La fossa comune di Rosazzo finisce in tribunale: "Attacchi falsi e gratuiti"

L’Anpi valuta azioni legali nei confronti della Lega nazionale. Dino Spanghero, presidente provinciale dell’associazione partigiani, si è detto pronto a collaborare mettendo a disposizione l’archivio dell’Aassociazione partigiani

UDINE. «Attendiamo gli esiti delle indagini da parte della magistratura. Nel frattempo stiamo valutando azioni legali nei confronti della Lega nazionale».

Rischia di finire in tribunale il caso della presunta fossa comune di Rosazzo. L’Anpi, dinanzi agli ennesimi attacchi e alla petizione web lanciata alcuni giorni fa, passa al contrattacco. Dino Spanghero, presidente provinciale dell’associazione partigiani, si è detto pronto a collaborare mettendo a disposizione l’archivio dell’Anpi.

«Giorni fa – confessa – mi sono presentato spontaneamente davanti ai carabinieri della Compagnia di Palmanova. Non abbiamo nulla da nascondere e sono pronto a essere interrogato».

Finora, però, i militari dell’Arma hanno preso in esame le testimonianze di alcuni residenti - una quindicina – dove si ritiene possa trovarsi la fossa comune.

«Ma quale fossa o foiba – sbotta Spanghero –! Come è possibile che un paese intero di 800 persone sia scomparso senza che nessuno abbia mai presentato denuncia?». «Sul caso – ricorda il presidente dell’Anpi provinciale – era già stata aperta un’inchiesta negli anni 90 poi archiviata. Chi ha parlato finora è testimone indiretto. Non sono fonti attendibili e documentate. È tutto un «si dice» privo di fondamento».
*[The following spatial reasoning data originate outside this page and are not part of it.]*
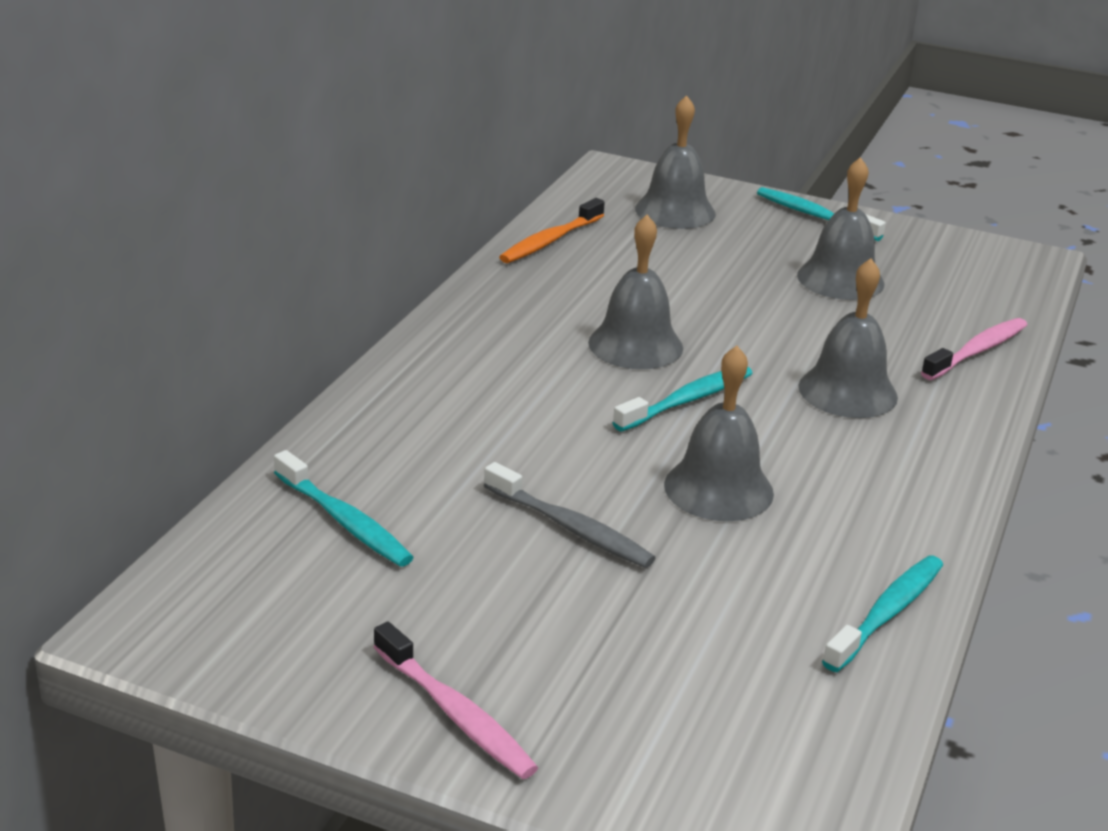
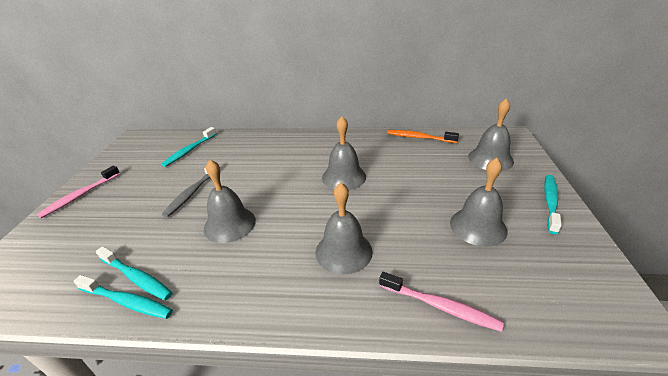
camera: 75 degrees right, 5 degrees up
(687, 400) = (303, 200): turquoise toothbrush -> turquoise toothbrush (136, 277)

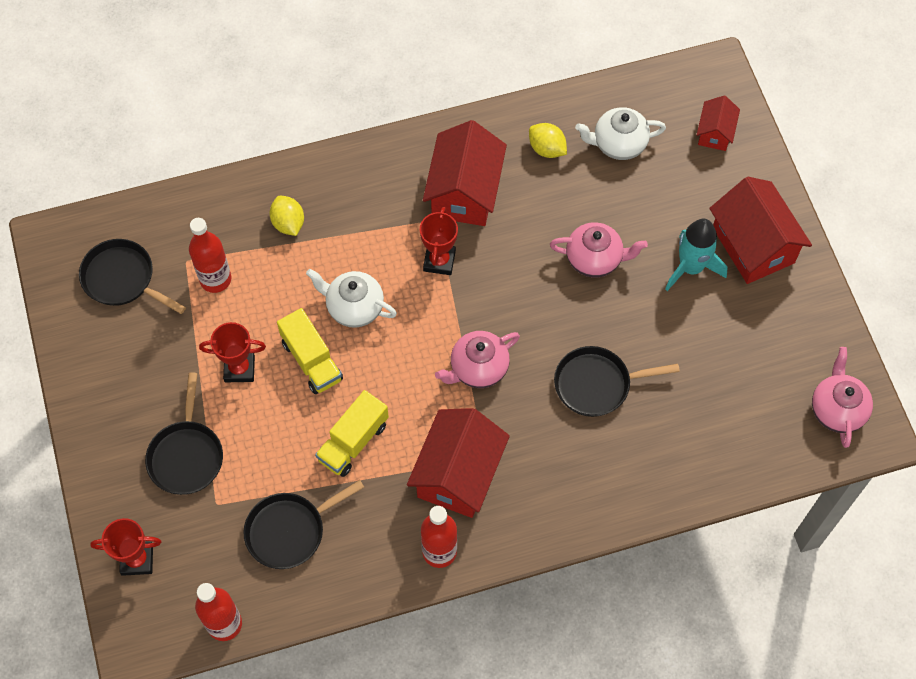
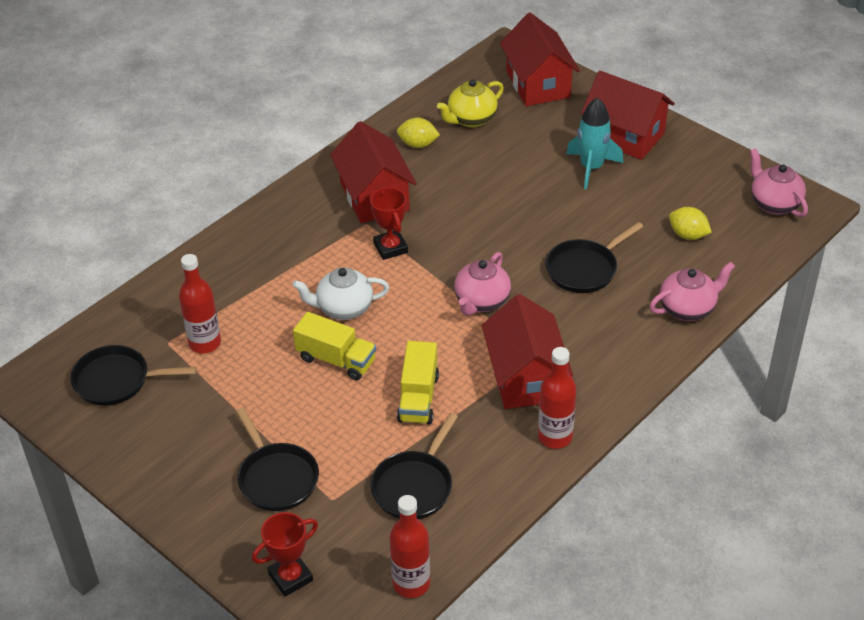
camera: 30 degrees left, 20 degrees down
(239, 369) = (276, 394): red trophy -> none
(288, 223) = (240, 278): yellow lemon -> yellow lemon (688, 235)
(595, 259) = (514, 194): pink teapot -> pink teapot (688, 308)
(618, 144) = (471, 119): white teapot -> yellow teapot
(715, 133) = (538, 84): red house -> red house, size x1.88

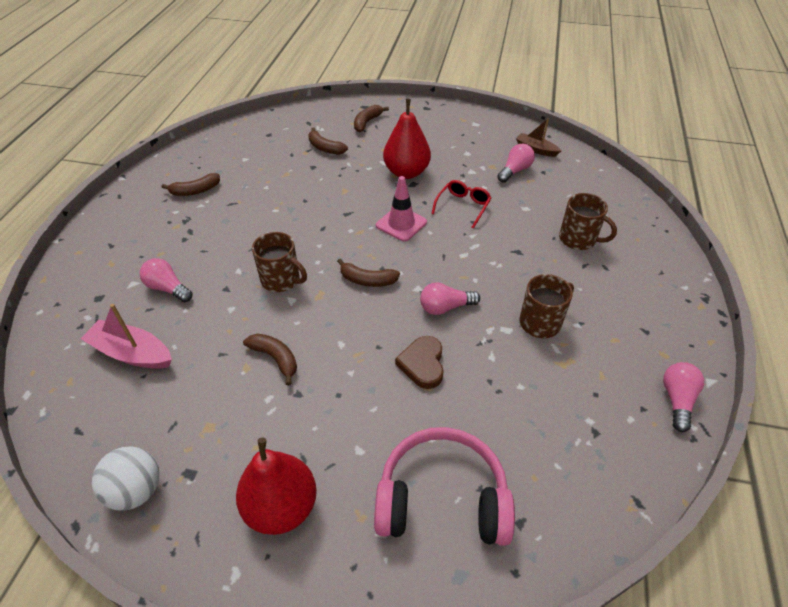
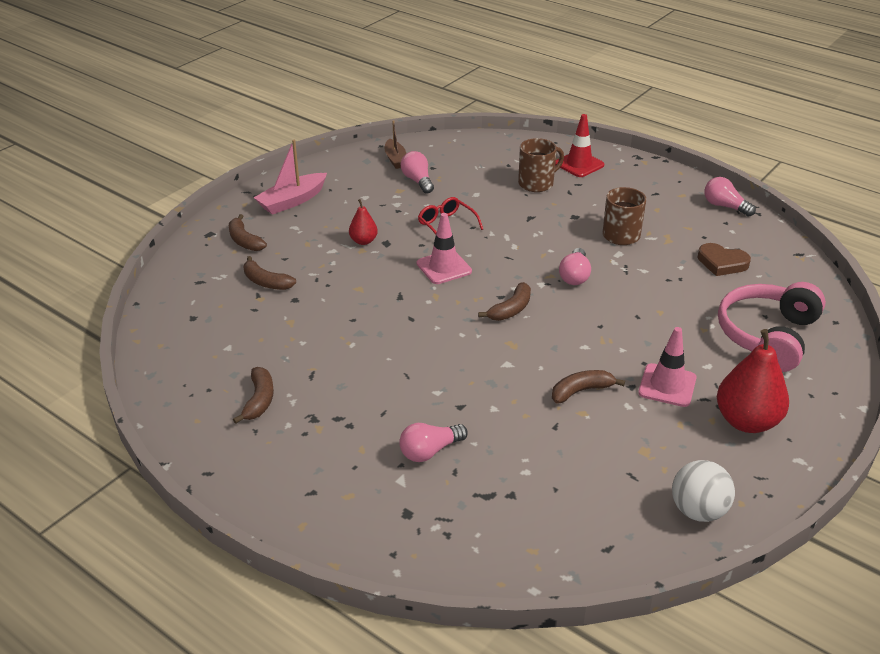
camera: 65 degrees left, 10 degrees down
(132, 353) = (517, 493): pink boat -> pink boat (292, 201)
(281, 280) = (473, 364): brown mug -> none
(311, 422) = (667, 385): none -> pink traffic cone
(325, 148) = (266, 282): brown banana -> brown banana turned 60 degrees clockwise
(406, 172) = (363, 241): red pear -> red pear, size x0.52
(422, 364) = (633, 307): brown heart -> brown heart (722, 263)
(536, 149) = (395, 159): brown boat -> brown boat turned 75 degrees counterclockwise
(642, 258) = (579, 164): none -> red traffic cone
«Tutta questa vicenda e tutti questi attacchi ci indignano. Si tocca la memoria e il buon nome degli eroi della Resistenza. Basterebbe comunque – conclude Spanghero – incrociare i dati degli annuari delle persone decedute, scomparse e non ritrovate. Mi pare sia illogico ritenere che esista una fossa che possa contenere 800 cadaveri».

Sull’argomento interviene anche la storica e insegnante Alessandra Kersevan. «Siamo di fronte – dice – agli ennesimi attacchi nei confronti dei partigiani, questa volta non jugoslavi come era accaduto nel 1997, quando era stata aperta un’inchiesta, ma garibaldini italiani. La zona inoltre era stata già ampiamente scandagliata negli anni dal 1945 al 1951, in cui si svolse l’istruttoria per i fatti di Porzûs, e non è mai stato trovato nulla».

«Il documento della Farnesina – attacca Kersevan – è in realtà un’informativa di un agente “sul campo” dei servizi segreti. Al tempo questi agenti raccoglievano le “dicerie” antipartigiane o le inventavano tout court e le trasmettevano ai comandi superiori fino a Roma.

Nel 1945, in ogni paese del Friuli c’erano, infatti, almeno una ventina di “informatori” o “spioni” del 3° Corpo volontari della libertà, che associava tutte le organizzazioni antigaribaldine, antislave e anticomuniste, per combattere i resistenti». «Possibile – continua la storica – che nessuno all’epoca sia accorto che in mezzo al Friuli venivano infoibate dalle 200 alle 800 persone?».

Quindi Alessandra Kersevan parla anche della “Casa di Truda”, dove sarebbero avvenuto gli eccidi tra il ’45 e il ’47. «Truda – precisa – era Gertrude Micheloni. La sua casa fu per un paio di mesi nell’inverno ’45 la sede del comando battaglione “Giotto”, coinvolto poi nei fatti di Porzus. Già nel giugno del 1945, gli ex comandanti osovani con i carabinieri e la magistratura procedettero nella zona alle indagini, scavando e riesumando alcuni altri corpi appartenenti a repubblichini e spie giustiziati dai gappisti.

Dunque, le indagini e le riesumazioni furono fatte già all’epoca e furono condotte in maniera “determinata” dal momento che il progetto era già al tempo quello di presentare i partigiani garibaldini come banditi e criminali. Può essere utile, però, anche sapere che tra i corpi recuperati nella “casa di Truda” fu riconosciuto, come osovano ucciso dai gappisti, anche Flavio Erasmo Sparacino, che fu invece fucilato dai tedeschi a Cividale. Si può immaginare che non si trattasse dell’unico caso di falso rinoscimento». Infine Kersevan non risparmia attacchi nei confronti della Lega nazionale.

«È un’associazione nazionalista – conclude – che ha tra le sue finalità la battaglia contro il bilinguismo nei territori di confine e la rivendicazione del “ritorno” all’Italia delle “perdute” della Venezia Giulia».